Suku merupakan basis dari masyarakat Minangkabau. Ragam suku yang ada saat ini pada mulanya berasal dari dua suku, yaitu Koto Piliang, dan Bodi Caniago. Satu suku merupakan satu kesatuan geneologis atau sekelompok orang yang berasal dari satu keturunan bertali darah. Biasanya mereka tinggal atau bermukim dalam teritorial yang sama. (Djanaid St. Maharajo et al. 2011)
Masyarakat Saniangbaka terdiri dari delapan suku, yaitu: Piliang, Sikumbang, Sumpadang, Koto, Pinyangek, Balai Mansiang, Tanjung, dan Guci. Mayoritas penduduk Saniangbaka berasal dari suku yang mempunyai arti teritorial genealogis, yang menempati pemukiman yang sama, dan memiliki garis keturunan yang bertali darah.
Suku nan salapan dibagi lagi menjadi empat jurai. Setiap suku bajurai dengan salah satu suku lainnya. Maksud jurai disini adalah saudara atau suku mitra.

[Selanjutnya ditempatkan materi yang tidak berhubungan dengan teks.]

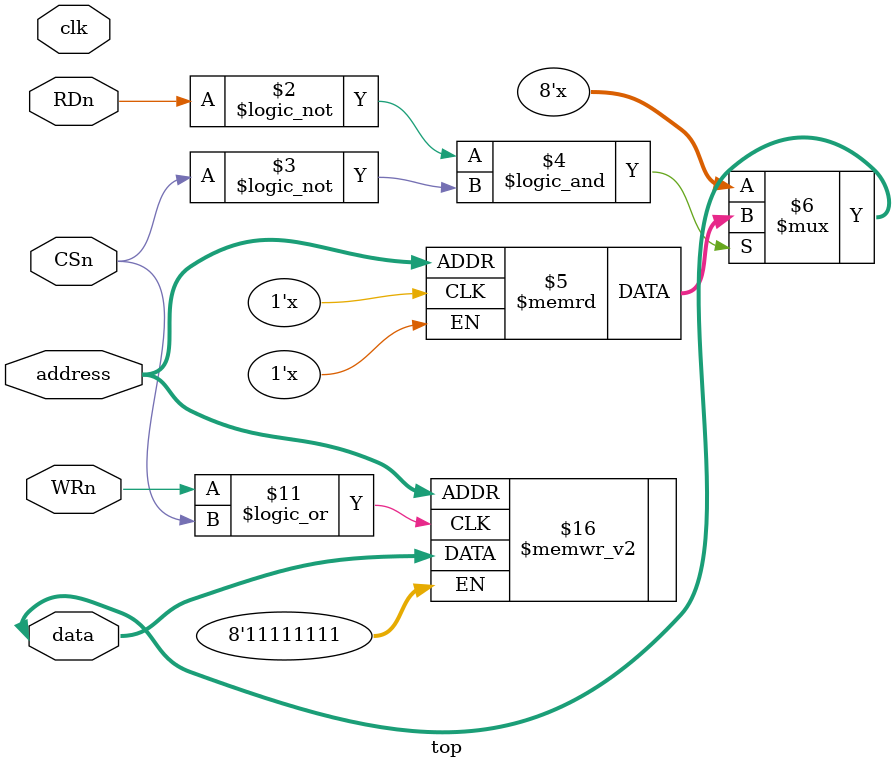
<source format=v>

/*
// #WR #RD, no #CS, no address
module top (
    input clk,
    input WRn,
    input RDn,
    inout wire [7:0] data
);

reg [7:0] dataBuffer = 8'hAA;
assign data = !RDn ? dataBuffer : 8'bZ; // tri-state
always @(negedge WRn) dataBuffer <= data;


always @(posedge clk) begin
    // 
end
endmodule
*/
/*
// #WR #RD, no #CS, 2 bit address
module top (
    input clk,
    input WRn,
    input RDn,
    input [1:0] address,
    inout wire [7:0] data
);

reg [7:0] dataBuffer[4];
assign data = !RDn ? dataBuffer[address] : 8'bZ; // tri-state
always @(negedge WRn) dataBuffer[address] <= data;


always @(posedge clk) begin
    // 
end
endmodule
*/
// #WR #RD #CS, 2 bit address
module top (
    input clk,
    input CSn,
    input WRn,
    input RDn,
    input [1:0] address,
    inout wire [7:0] data
);

reg [7:0] dataBuffer[4];
assign data = (!RDn && !CSn) ? dataBuffer[address] : 8'bZ; // tri-state
always @(negedge (WRn || CSn)) dataBuffer[address] <= data;


always @(posedge clk) begin
    // 
end
endmodule
</source>
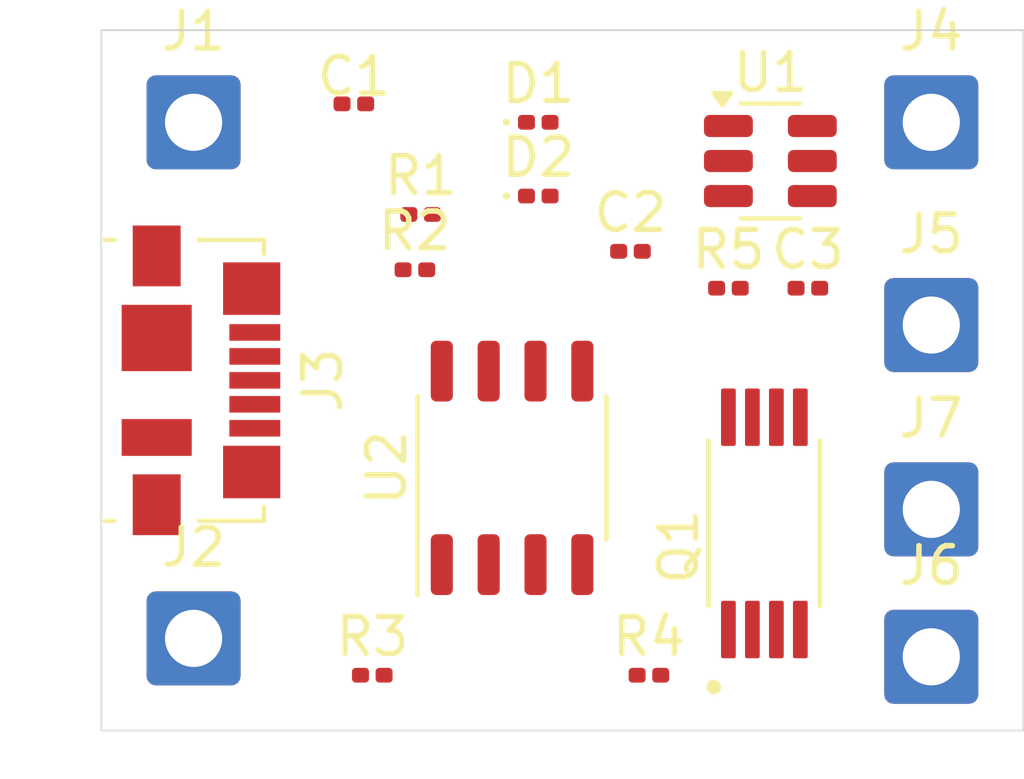
<source format=kicad_pcb>
(kicad_pcb
	(version 20240108)
	(generator "pcbnew")
	(generator_version "8.0")
	(general
		(thickness 1.6)
		(legacy_teardrops no)
	)
	(paper "A4")
	(layers
		(0 "F.Cu" signal)
		(31 "B.Cu" signal)
		(32 "B.Adhes" user "B.Adhesive")
		(33 "F.Adhes" user "F.Adhesive")
		(34 "B.Paste" user)
		(35 "F.Paste" user)
		(36 "B.SilkS" user "B.Silkscreen")
		(37 "F.SilkS" user "F.Silkscreen")
		(38 "B.Mask" user)
		(39 "F.Mask" user)
		(40 "Dwgs.User" user "User.Drawings")
		(41 "Cmts.User" user "User.Comments")
		(42 "Eco1.User" user "User.Eco1")
		(43 "Eco2.User" user "User.Eco2")
		(44 "Edge.Cuts" user)
		(45 "Margin" user)
		(46 "B.CrtYd" user "B.Courtyard")
		(47 "F.CrtYd" user "F.Courtyard")
		(48 "B.Fab" user)
		(49 "F.Fab" user)
		(50 "User.1" user)
		(51 "User.2" user)
		(52 "User.3" user)
		(53 "User.4" user)
		(54 "User.5" user)
		(55 "User.6" user)
		(56 "User.7" user)
		(57 "User.8" user)
		(58 "User.9" user)
	)
	(setup
		(pad_to_mask_clearance 0)
		(allow_soldermask_bridges_in_footprints no)
		(pcbplotparams
			(layerselection 0x00010fc_ffffffff)
			(plot_on_all_layers_selection 0x0000000_00000000)
			(disableapertmacros no)
			(usegerberextensions no)
			(usegerberattributes yes)
			(usegerberadvancedattributes yes)
			(creategerberjobfile yes)
			(dashed_line_dash_ratio 12.000000)
			(dashed_line_gap_ratio 3.000000)
			(svgprecision 4)
			(plotframeref no)
			(viasonmask no)
			(mode 1)
			(useauxorigin no)
			(hpglpennumber 1)
			(hpglpenspeed 20)
			(hpglpendiameter 15.000000)
			(pdf_front_fp_property_popups yes)
			(pdf_back_fp_property_popups yes)
			(dxfpolygonmode yes)
			(dxfimperialunits yes)
			(dxfusepcbnewfont yes)
			(psnegative no)
			(psa4output no)
			(plotreference yes)
			(plotvalue yes)
			(plotfptext yes)
			(plotinvisibletext no)
			(sketchpadsonfab no)
			(subtractmaskfromsilk no)
			(outputformat 1)
			(mirror no)
			(drillshape 1)
			(scaleselection 1)
			(outputdirectory "")
		)
	)
	(net 0 "")
	(net 1 "Net-(D1-A)")
	(net 2 "GND")
	(net 3 "Net-(U1-GND)")
	(net 4 "Net-(U1-VCC)")
	(net 5 "Net-(J4-Pin_1)")
	(net 6 "Net-(D1-K)")
	(net 7 "Net-(D2-K)")
	(net 8 "unconnected-(J3-D--Pad2)")
	(net 9 "unconnected-(J3-D+-Pad3)")
	(net 10 "unconnected-(J3-ID-Pad4)")
	(net 11 "Net-(U1-OD)")
	(net 12 "Net-(Q1-Pad1)")
	(net 13 "Net-(Q1-Pad6)")
	(net 14 "Net-(U1-OC)")
	(net 15 "Net-(U2-STDBY)")
	(net 16 "Net-(U2-CHRG)")
	(net 17 "Net-(U2-PROG)")
	(net 18 "Net-(U1-CS)")
	(net 19 "unconnected-(U1-TD-Pad4)")
	(footprint "Connector_Wire:SolderWire-0.75sqmm_1x01_D1.25mm_OD2.3mm" (layer "F.Cu") (at 151.5 73.5))
	(footprint "Resistor_SMD:R_0201_0603Metric" (layer "F.Cu") (at 137.655 76))
	(footprint "Resistor_SMD:R_0201_0603Metric" (layer "F.Cu") (at 136.345 88.5))
	(footprint "Connector_Wire:SolderWire-0.75sqmm_1x01_D1.25mm_OD2.3mm" (layer "F.Cu") (at 151.5 84))
	(footprint "Package_TO_SOT_SMD:SOT-23-6" (layer "F.Cu") (at 147.1375 74.55))
	(footprint "my_custom_library:SOP-8_3.9x4.9mm_P1.27mm" (layer "F.Cu") (at 140.135 82.875 90))
	(footprint "my_custom_library:SOP65P640X120-8N" (layer "F.Cu") (at 146.975 84.38 90))
	(footprint "Resistor_SMD:R_0201_0603Metric" (layer "F.Cu") (at 146 78))
	(footprint "Resistor_SMD:R_0201_0603Metric" (layer "F.Cu") (at 143.845 88.5))
	(footprint "Connector_USB:USB_Micro-B_Molex_47346-0001" (layer "F.Cu") (at 131.7 80.5 -90))
	(footprint "LED_SMD:LED_0201_0603Metric" (layer "F.Cu") (at 140.845 75.5))
	(footprint "Capacitor_SMD:C_0201_0603Metric" (layer "F.Cu") (at 143.345 77))
	(footprint "LED_SMD:LED_0201_0603Metric" (layer "F.Cu") (at 140.845 73.5))
	(footprint "Connector_Wire:SolderWire-0.75sqmm_1x01_D1.25mm_OD2.3mm" (layer "F.Cu") (at 151.5 79))
	(footprint "Capacitor_SMD:C_0201_0603Metric" (layer "F.Cu") (at 148.155 78))
	(footprint "Resistor_SMD:R_0201_0603Metric" (layer "F.Cu") (at 137.5 77.5))
	(footprint "Connector_Wire:SolderWire-0.75sqmm_1x01_D1.25mm_OD2.3mm" (layer "F.Cu") (at 151.5 88))
	(footprint "Connector_Wire:SolderWire-0.75sqmm_1x01_D1.25mm_OD2.3mm" (layer "F.Cu") (at 131.5 87.5))
	(footprint "Capacitor_SMD:C_0201_0603Metric" (layer "F.Cu") (at 135.845 73))
	(footprint "Connector_Wire:SolderWire-0.75sqmm_1x01_D1.25mm_OD2.3mm" (layer "F.Cu") (at 131.5 73.5))
	(gr_rect
		(start 129 71)
		(end 154 90)
		(stroke
			(width 0.05)
			(type default)
		)
		(fill none)
		(layer "Edge.Cuts")
		(uuid "0523e9be-2c62-469c-b54b-866828004e75")
	)
)

</source>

Suku yang bajurai akan selalu siap saling membantu, dan bekerjasama dalam hal buruk baik. Termasuk dalam penyelenggaraan upacara adat, seperti alek perkawinan, batagak penghulu, turun mandi, dll. Misalnya suku Sumpadang akan menyelenggarakan alek gadang batagak penghulu, maka ninik mamak suku Tanjuang, sebagai jurainya, akan membantu dalam mensukseskan alek tersebut, begitupun sebaliknya. Dalam bajurai berlaku prinsip:
Barek samo dipikua ringan samo dijinjiang.
Kabukik samo mandaki, kalurah samo manurun.
Kok sasakik sapadih, kok sapantang sapajatian.
Petitih tersebut menjelaskan tentang prinsip saling mambantu dalam meringankan beban jurai. Pemangku adat di Saniangbaka dinamakan dengan urang salapan suku (orang dari delapan suku). Mereka merupakan perwakilan dari suku nan salapan. Kehadiran mereka sangat dinantikan dalam setiap upacara adat.
Setiap suku mempunyai penghulu atau mamak suku. Tetapi setiap suku memiliki beberapa orang penghulu/datuk. Setiap penghulu membawahi satu orang manti, sebagai pelaksana tugas. Sedangkan malin/pandito, dan dubalang adat hanya ada 1 orang untuk setiap suku.